TÂCHE DEMANDÉE 1:
Extrayez des entrées les lignes qui vont de celle contenant « Locate an element » jusqu'à celle contenant « At what (x,y) », ces deux lignes comprises. Recopiez-les sans la moindre modification.

TEXTE PROPOSÉ:
........

Numéro 07/8 Juillet-Août 2013 par Thomas Lemaigre

juillet 2013

Faut-il limi­ter les plus hauts salaires « en temps de crise », ont titré en sub­stance, cha­cun à leur tour, tous nos jour­naux d’information depuis deux ans. Com­ment en est-on venu presque quo­ti­dien­ne­ment, déjà avant les affaires Cahu­zac et Off­shore Leaks, à mettre en cause dans la même phrase inter­dic­tion des para­chutes dorés, les inté­rêts notion­nels et les paradis […]

Faut-il limi­ter les plus hauts salaires « en temps de crise », ont titré en sub­stance, cha­cun à leur tour, tous nos jour­naux d’information depuis deux ans. Com­ment en est-on venu presque quo­ti­dien­ne­ment, déjà avant les affaires Cahu­zac et Off­shore Leaks, à mettre en cause dans la même phrase inter­dic­tion des para­chutes dorés, les inté­rêts notion­nels et les para­dis fis­caux ? Que l’on soit édi­to­ria­liste ou res­pon­sable poli­tique, on est désor­mais plus prompt à appe­ler de ses vœux une limi­ta­tion des rému­né­ra­tions des tra­deurs, voire des patrons qu’à par­tir en croi­sade contre la rage taxa­toire… Y a‑t-il quelque chose qui est en train de changer ?

........

TÂCHE DEMANDÉE 2:
Prolongez le texte sur la limitation des plus hauts salaires à partir de sa dernière phrase.

........

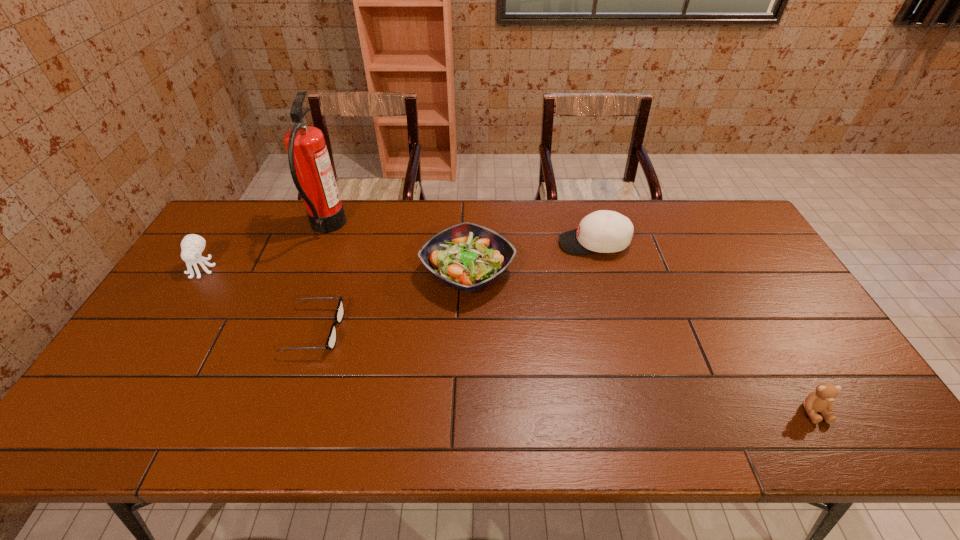
Where is `free spot between the fifth object from left to right and the fourth object from left to right`? The width and height of the screenshot is (960, 540). free spot between the fifth object from left to right and the fourth object from left to right is located at coordinates (531, 258).

You are a GUI agent. You are given a task and a screenshot of the screen. Output one action in this format:
    pyautogui.click(x=<x>, y=<y>)
    Task: Click on the object that can be found as the second closest to the tallest object
    This screenshot has height=540, width=960.
    Given the screenshot: What is the action you would take?
    pyautogui.click(x=331, y=341)

Where is `the second closest object relative to the fifth object from left to right`? This screenshot has height=540, width=960. the second closest object relative to the fifth object from left to right is located at coordinates (821, 400).

Find the location of a particular element. The height and width of the screenshot is (540, 960). vacant position in the image that satisfies the following two spatial constraints: 1. on the back side of the salad plate; 2. on the front-facing side of the fire extinguisher is located at coordinates (469, 228).

Locate an element on the screen. The width and height of the screenshot is (960, 540). free space that satisfies the following two spatial constraints: 1. on the front-facing side of the fire extinguisher; 2. on the front-facing side of the octopus is located at coordinates (311, 268).

Where is `vacant point that satisfies the following two spatial constraints: 1. on the front-facing side of the second object from right to left; 2. on the front-facing side of the leftmost object`? The image size is (960, 540). vacant point that satisfies the following two spatial constraints: 1. on the front-facing side of the second object from right to left; 2. on the front-facing side of the leftmost object is located at coordinates (601, 268).

At what (x,y) coordinates should I click in order to perform the action: click on vacant area in the image that satisfies the following two spatial constraints: 1. on the front side of the salad plate; 2. on the front-facing side of the spectacles. Please return your answer as a coordinate pair (x, y). Looking at the image, I should click on (467, 330).

Find the location of `vacant space that satisfies the following two spatial constraints: 1. on the front-facing side of the baseball cap; 2. on the front-facing side of the leftmost object`. vacant space that satisfies the following two spatial constraints: 1. on the front-facing side of the baseball cap; 2. on the front-facing side of the leftmost object is located at coordinates (601, 268).

This screenshot has height=540, width=960. What are the coordinates of `blank area in the image that satisfies the following two spatial constraints: 1. on the front-facing side of the tallest object; 2. on the right side of the salad plate` in the screenshot? It's located at (310, 271).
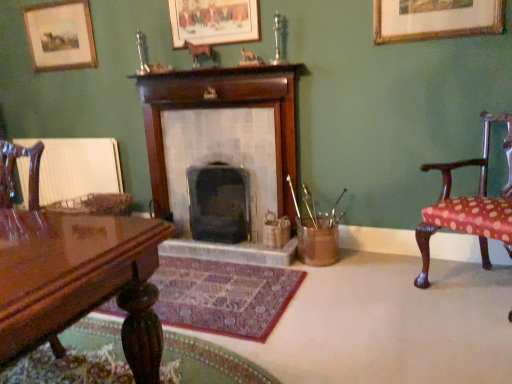
You are a GUI agent. You are given a task and a screenshot of the screen. Output one action in this format:
    pyautogui.click(x=<x>, y=<y>)
    Task: Click on the vacant area situated to the left side of polka dot fabric chair at right, which is the second chair in left-to-right order
    
    Given the screenshot: What is the action you would take?
    pyautogui.click(x=387, y=295)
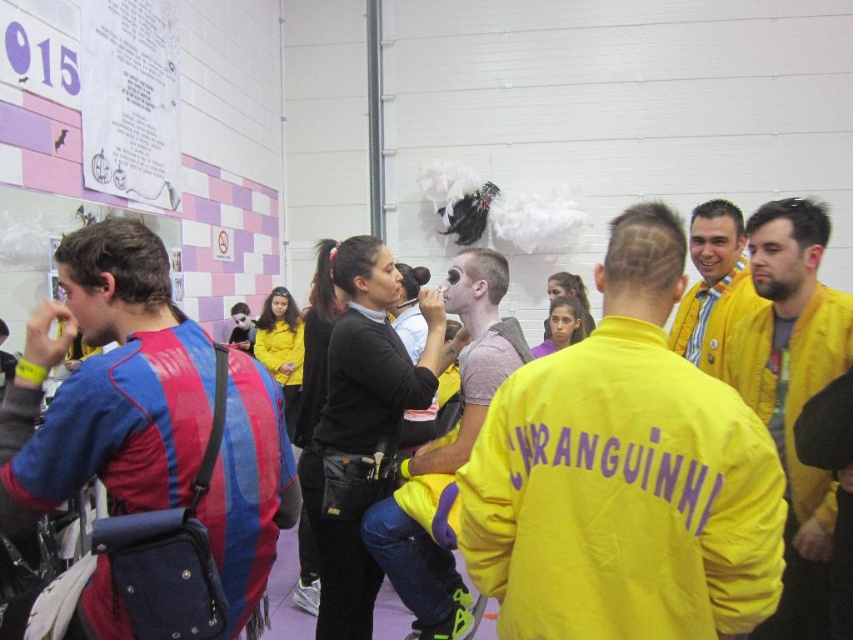
Question: Does yellow fabric jacket at center come in front of blue striped jersey at center?

Choices:
 (A) yes
 (B) no

Answer: (A)

Question: Considering the real-world distances, which object is farthest from the yellow fabric jacket at center?

Choices:
 (A) matte black shirt at center
 (B) yellow matte jacket at right
 (C) blue striped jersey at center

Answer: (A)

Question: Which of these objects is positioned closest to the yellow matte jacket at right?

Choices:
 (A) matte black shirt at center
 (B) blue striped jersey at center

Answer: (A)

Question: Is matte black shirt at center behind yellow matte jacket at center?

Choices:
 (A) no
 (B) yes

Answer: (A)

Question: Which point is closer to the camera?

Choices:
 (A) (x=177, y=499)
 (B) (x=711, y=216)

Answer: (A)

Question: Can you confirm if blue striped jersey at center is positioned to the right of yellow matte jacket at right?

Choices:
 (A) yes
 (B) no

Answer: (B)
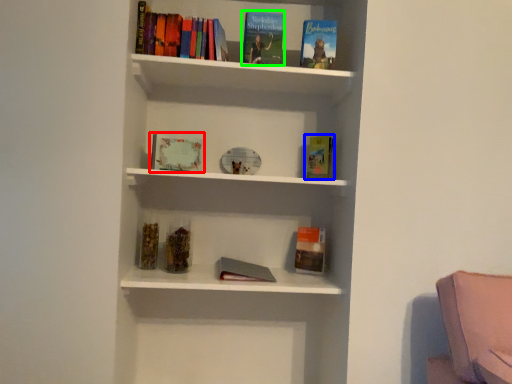
Question: Which is farther away from book (highlighted by a red box)? paperback book (highlighted by a blue box) or book (highlighted by a green box)?

Choices:
 (A) paperback book
 (B) book

Answer: (A)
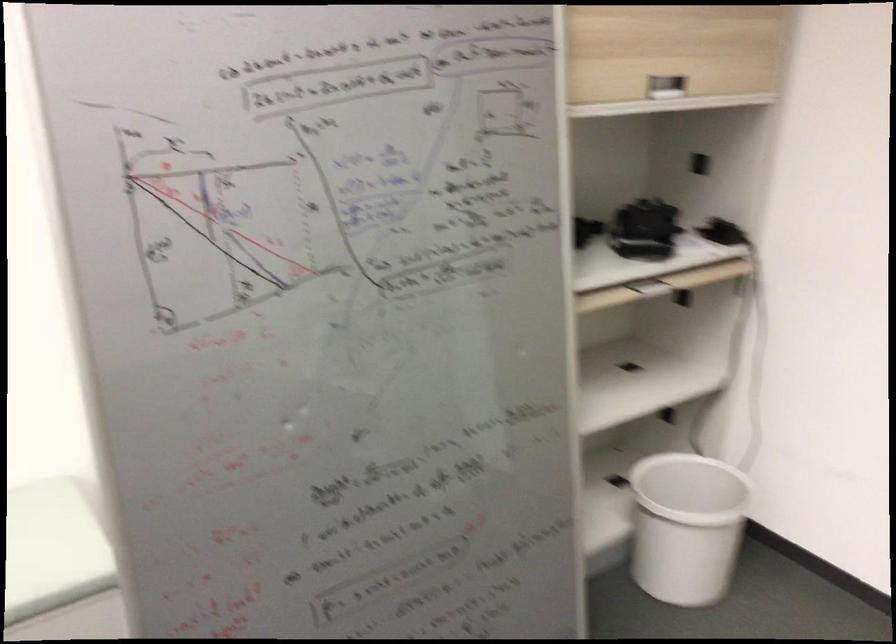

........

RÉSULTAT ATTENDU 1:
Locate an element on the screen. The width and height of the screenshot is (960, 540). free space that satisfies the following two spatial constraints: 1. on the front-facing side of the fire extinguisher; 2. on the front-facing side of the octopus is located at coordinates (311, 268).

Where is `vacant point that satisfies the following two spatial constraints: 1. on the front-facing side of the second object from right to left; 2. on the front-facing side of the leftmost object`? The image size is (960, 540). vacant point that satisfies the following two spatial constraints: 1. on the front-facing side of the second object from right to left; 2. on the front-facing side of the leftmost object is located at coordinates (601, 268).

At what (x,y) coordinates should I click in order to perform the action: click on vacant area in the image that satisfies the following two spatial constraints: 1. on the front side of the salad plate; 2. on the front-facing side of the spectacles. Please return your answer as a coordinate pair (x, y). Looking at the image, I should click on (467, 330).

RÉSULTAT ATTENDU 2:
Grand écart et paralysie

Seule­ment 0,2 % de crois­sance pré­vu en 2013 ! Depuis 2008, l’économie a ces­sé de croitre, et les inéga­li­tés se main­tiennent voire s’amplifient. Les plus riches conti­nuent de s’enrichir, alors que les autres, dans le meilleur des cas, espèrent main­te­nir leur reve­nu — ils ne pensent même plus à leur pou­voir d’achat. D’après la der­nière édi­tion du rap­port du consul­tant Cap­ge­mi­ni sur les grandes for­tunes, le nombre de nos com­pa­triotes mil­lion­naires1 en dol­lars a aug­men­té de 7 % en 2012. Le taux de pau­vre­té belge va, quant à lui, se main­te­nir au-des­sus des 15 % pour la seconde année consécutive.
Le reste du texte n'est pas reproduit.